• _Excerpt to read_
# Powder/Bullet measure issue.



## leam (Sep 15, 2006)

Okay, so my first reloading goof arises. Probably one of many. I bought some Hornady 180gr HP/XTP for my .40 S&W and Alliant Bullseye powder. However, the bit of Hornady manual I have doesn't have that powder. Alliant's page says 5.5 grains, another page suggests Bullseye at 4.9 min to 5.5 max with a 180gr bullet. 

Am I stuck with having to buy a different can of powder or is 5 grains an okay place to start? Since I'm planning on doing target loads nothing hot anticipated.

FWIW, I'm over the legal age of majority so any advice you provide is my responsibility to interpret and follow. No blame on you. 

ciao!

leam


----------



## Baldy (Jun 21, 2006)

Leam I don't load for the 40cal but you are in luck as we have 2400 here and he has loaded a ton of them. You can wait for him to see the thread or PM him, and he will help you. He has helped me a lot, and is a heck of a nice guy. Good Luck.


----------



## leam (Sep 15, 2006)

Talked to the reloading person at the shop where I bought it ans he's gonna let me swap out the powder for some Power Pistol. The only down-side is that the PP is about 3 years old, not sure if it degrades over time. I'm assuming not but as noted, I'm new enough at this not to know for sure. The advantage of the PP is that it'll also work if my wife starts shooting 9mm. 

Woot hoo!

leam


----------



## Hal8000 (May 8, 2006)

Bullseye works well for 9mm. That's what I use mostly, some times I use Unique... I personally like Alliant, it use to be called Hercules, before Alliant bought them out...

I'm not a .40 shooter, but if those are the loads that Alliant suggests, I'd feel good about them... Start low and work up...


----------



## Baldy (Jun 21, 2006)

Naw theres nothing wrong with the powder. If it's kept away from moisture, and very extreme heat, and cold. It should be fine.


----------



## leam (Sep 15, 2006)

Wound up keeping the bullseye, hope to fire my first reloads sometime next week. Hope to still have fingers and all assorted body parts intact afterwards. 

Starting with the "start load", reasonably enough. Going to try 10 and see how they function. Each step is a learning process and I'm trying not to just blow through them to get more ammo stocked up.

ciao!

leam


----------



## 2400 (Feb 4, 2006)

leam, sounds like you're off to a good start. You're asking questions BEFORE making mistakes.

In my opinion you NEED at least 4 reloading books, check each of them when you work up a load. Double check your loads with a book not advice from someone on the web that say's "it works for me just fine and it's a safe load". Remember it's your ass on the line if you make a mistake. 

Have you decided on what powder and primer to use and a load yet?


----------



## leam (Sep 15, 2006)

CCI primers, the non-magnum at the moment. I'm more concerned with blowing things up with over-seating than wanting to get the hottest load.

• _Data entries_
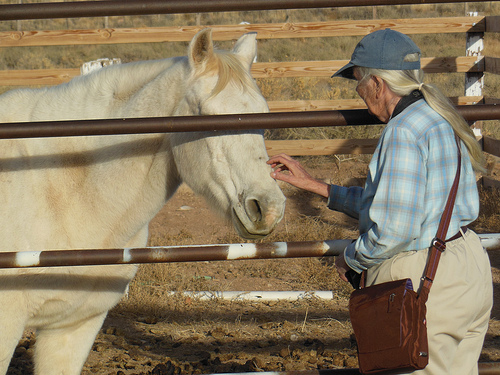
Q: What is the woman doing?
A: Petting a horse.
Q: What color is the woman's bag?
A: Brown.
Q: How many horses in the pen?
A: One.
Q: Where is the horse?
A: In the pen.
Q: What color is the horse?
A: White.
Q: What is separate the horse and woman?
A: Metal bars.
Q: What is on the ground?
A: Manure.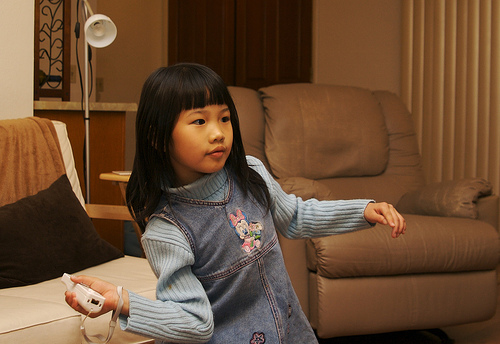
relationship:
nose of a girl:
[208, 126, 225, 144] [64, 63, 405, 344]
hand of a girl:
[364, 201, 408, 238] [64, 63, 405, 344]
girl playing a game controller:
[64, 63, 405, 344] [59, 272, 110, 316]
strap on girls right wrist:
[78, 282, 124, 342] [111, 279, 127, 313]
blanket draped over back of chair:
[0, 115, 127, 292] [0, 117, 164, 344]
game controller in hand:
[59, 272, 110, 316] [63, 274, 113, 319]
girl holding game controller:
[64, 63, 405, 344] [59, 272, 110, 316]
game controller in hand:
[59, 272, 110, 316] [65, 276, 122, 317]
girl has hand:
[64, 63, 405, 344] [65, 276, 122, 317]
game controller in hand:
[59, 272, 110, 316] [66, 275, 117, 316]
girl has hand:
[64, 63, 405, 344] [66, 275, 117, 316]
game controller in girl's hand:
[59, 272, 110, 316] [71, 271, 121, 306]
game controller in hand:
[59, 272, 110, 316] [46, 217, 203, 341]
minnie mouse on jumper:
[226, 206, 262, 254] [150, 188, 328, 342]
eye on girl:
[189, 116, 206, 126] [64, 63, 405, 344]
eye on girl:
[219, 114, 231, 123] [64, 63, 405, 344]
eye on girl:
[219, 114, 231, 124] [64, 63, 405, 344]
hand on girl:
[358, 197, 408, 242] [64, 63, 405, 344]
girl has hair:
[117, 63, 314, 268] [126, 61, 273, 231]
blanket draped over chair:
[0, 115, 127, 292] [0, 117, 158, 341]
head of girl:
[124, 67, 274, 164] [64, 63, 405, 344]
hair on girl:
[126, 61, 273, 231] [64, 63, 405, 344]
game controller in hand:
[59, 272, 110, 316] [64, 270, 125, 326]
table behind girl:
[97, 167, 132, 199] [64, 63, 405, 344]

• _Complete the following_
1 - Reproduce the reloading thread word for word, between "Naw theres nothing" and "parts intact afterwards.", inclusive.
2 - In the reloading thread, which powder did the reloading person at the shop agree to let leam swap the Bullseye for?
The items aren't needed for this work.

• _Exercise results_
1 -
Naw theres nothing wrong with the powder. If it's kept away from moisture, and very extreme heat, and cold. It should be fine.


----------



## leam (Sep 15, 2006)

Wound up keeping the bullseye, hope to fire my first reloads sometime next week. Hope to still have fingers and all assorted body parts intact afterwards.

2 - Power Pistol.